Jazz live
Publié le 19 Déc 2018

Raphaël Imbert : Leçon de blues au Bal Blomet

Dans le cadre des Nuits du jazz au bal Blomet, Raphaël Imbert  avait choisi la thématique du Blues

 

Raphael Imbert (saxophones alto et soprano) Jean-Philippe Scali (saxophone baryton), Julien Roger (trombone), Noé Moureaux-Néry (sax tenor), Johan Farjot (piano) Laure Sanchez (contrebasse), Julie Saury (batterie) Au Bal Blomet, le 29 novembre 2018

 

Raphaël Imbert a une connaissance du blues puisée à la source, au cours de ses nombreux séjours dans le sud des Etats-Unis, qui ont modelé son univers musical et son esthétique (on entend dans son dernier disque, Music is my hope, l’omniprésence  du blues).

Comme à chaque fois, il sait trouver les mots, les images, et les anecdotes qui éclairent.
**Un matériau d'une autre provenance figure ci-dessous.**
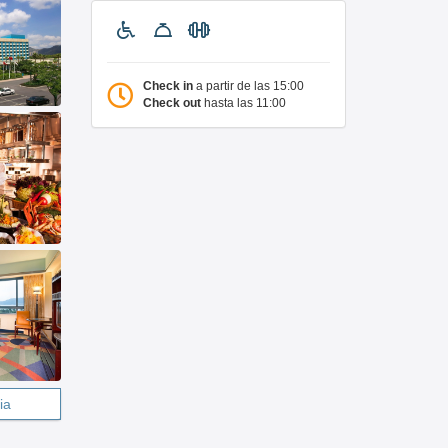
Check in
a partir de las 15:00
Check out
hasta las 11:00
ia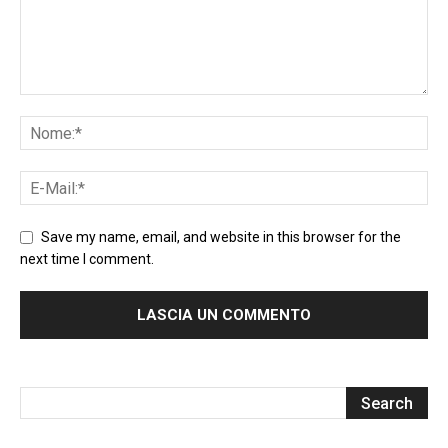
Save my name, email, and website in this browser for the
next time I comment.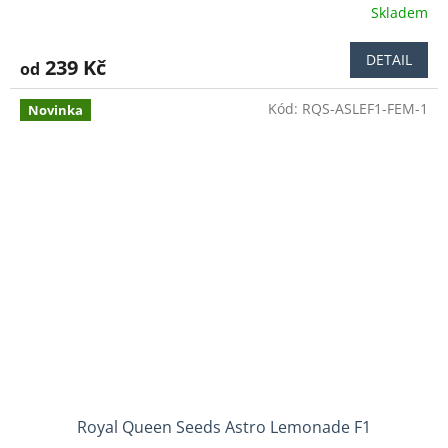
Skladem
Průměrné
hodnocení
produktu
DETAIL
239 Kč
od
je
4,5
Kód:
RQS-ASLEF1-FEM-1
z
Novinka
5
hvězdiček.
Royal Queen Seeds Astro Lemonade F1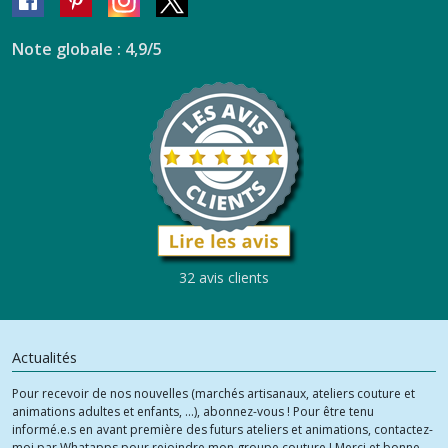
Note globale : 4,9/5
32 avis clients
Actualités
Pour recevoir de nos nouvelles (marchés artisanaux, ateliers couture et
animations adultes et enfants, ...), abonnez-vous ! Pour être tenu
informé.e.s en avant première des futurs ateliers et animations, contactez-
moi par Whatapps pour rejoindre mon groupe couture ! Merci et bonne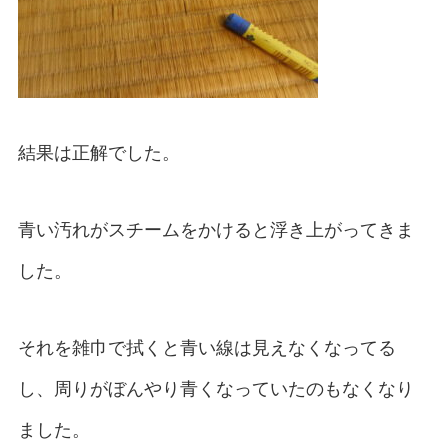
結果は正解でした。
青い汚れがスチームをかけると浮き上がってきま
した。
それを雑巾で拭くと青い線は見えなくなってる
し、周りがぼんやり青くなっていたのもなくなり
ました。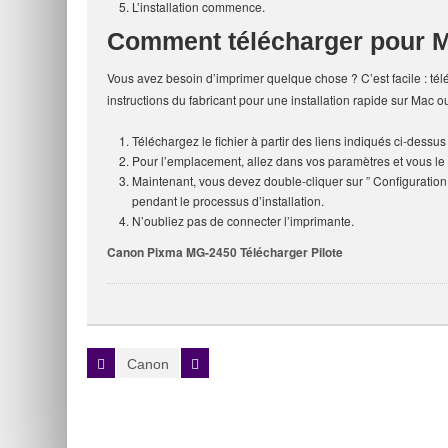
L’installation commence.
Comment télécharger pour 
Vous avez besoin d’imprimer quelque chose ? C’est facile : télé
instructions du fabricant pour une installation rapide sur Mac ou
Téléchargez le fichier à partir des liens indiqués ci-dessus 
Pour l’emplacement, allez dans vos paramètres et vous le
Maintenant, vous devez double-cliquer sur ” Configuration 
pendant le processus d’installation.
N’oubliez pas de connecter l’imprimante.
Canon Pixma MG-2450 Télécharger Pilote
Canon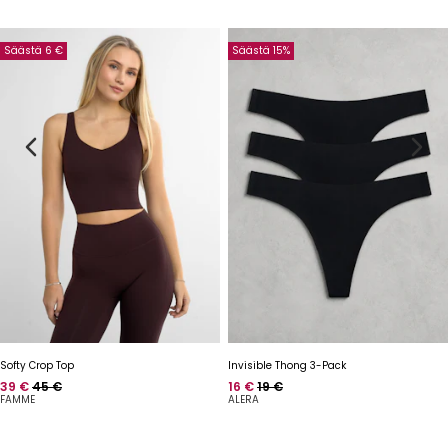
Säästä 6 €
Säästä 15%
Softy Crop Top
Invisible Thong 3-Pack
Hinta
Normaalihinta
Hinta
Normaalihinta
39 €
45 €
16 €
19 €
FAMME
ALERA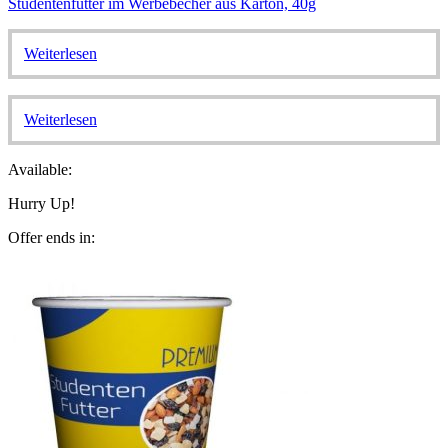
Studentenfutter im Werbebecher aus Karton, 40g
Weiterlesen
Weiterlesen
Available:
Hurry Up!
Offer ends in: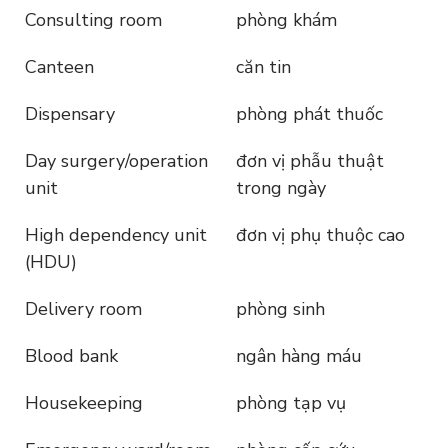
Consulting room
phòng khám
Canteen
căn tin
Dispensary
phòng phát thuốc
Day surgery/operation
đơn vị phẫu thuật
unit
trong ngày
High dependency unit
đơn vị phụ thuộc cao
(HDU)
Delivery room
phòng sinh
Blood bank
ngân hàng máu
Housekeeping
phòng tạp vụ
Par exemple quand il dit que « Le blues et le jazz, c’est la même chose, juste une différence de point de vue », ou encore quand il souligne que « Le jazz a trois sources, le blues, les work song, les spirituals ». Et enfin, sur un mode plus humoristique : « On a souvent remarqué qu’énormément de blues commencent par « Woke up this morning ». Mais en fait c’est normal. C’est parce que bluesmen qui n’en reviennent pas de pouvoir se relever le matin après tout ce qu’ils ont fait la veille… ».

 

Raphaël Imbert sait trouver les mots, mais aussi et surtout les notes. C’est évidemment avec son saxophone qu’il nous en dit le plus sur le blues, qu’il a choisi d’aborder à travers un sentiment (la colère) et une personnalité forte, celle de Charles Mingus. Il a rassemblé pour l’occasion une très belle section de soufflants avec Jean-Philippe Scali (sax baryton) et deux jeunes et brillants musiciens formés au CMDL (centre des musiques Didier Lockwood) : le tromboniste Julien Roger et le saxophoniste ténor Noé Moureaux-Néry. C’est d’abord Jean-Philippe Scali qui se met en évidence sur le premier morceau, Moanin, composition emblématique de Mingus sur laquelle il se montre bouillonnant, éruptif, abrasif. Par la suite il continuera de montrer de quel bois il se chauffe avec des chorus très bien équilibrés entre phrases longues et mélodiques, et phrases courtes et brèves comme des uppercuts. Raphaël Imbert n’est pas en reste, avec ses zébrures et dérapages dans l’aigu au sax alto, et une sonorité plus enfantine, presque ingénue au sax soprano. Les deux jeunes musiciens du CMDL  apportent leur propre bouillonnement à l’ensemble. On remarque notamment l’épatante maturité de Noé Moureaux-Néry, solos impeccablement découpés et sonorité admirable dans les graves. Dans certaines parties collectives, les quatre soufflants sonnent comme un petit big band et groovent avec une jubilation que le public renvoie en l’amplifiant.

 

Johan Farjot, pianiste élégant et subtil, dénoue sa cravate et affirme un côté griffant que je ne lui connaissais pas.

 

Plusieurs moments inoubliables : Moanin’, donc, Work Song, Good Bye Pork Pie hat (où la contrebassiste Laure Sanchez, reprenant les paroles de Joni Mitchell, montre qu’elle est aussi une très talentueuse chanteuse), et enfin I feel  good déchaîné, propulsé par Julie Saury à la batterie, comme pour affirmer qu’il y a plus de liens que de  lignes de séparations entre James Brown et Mingus.

 

C’est d’ailleurs un fil rouge de ces initiations musicales du jeudi par Raphaël Imbert que de tracer des ponts entre les musiques, et de relativiser les concepts de « musique noire » et de « musique blanche » : « Amazing Grace est chanté avec autant de ferveur par Mahalia Jackson que par des catholiques irlandais dans une église de Boston ». Belle conclusion de cette vibrante soirée au Bal Blomet.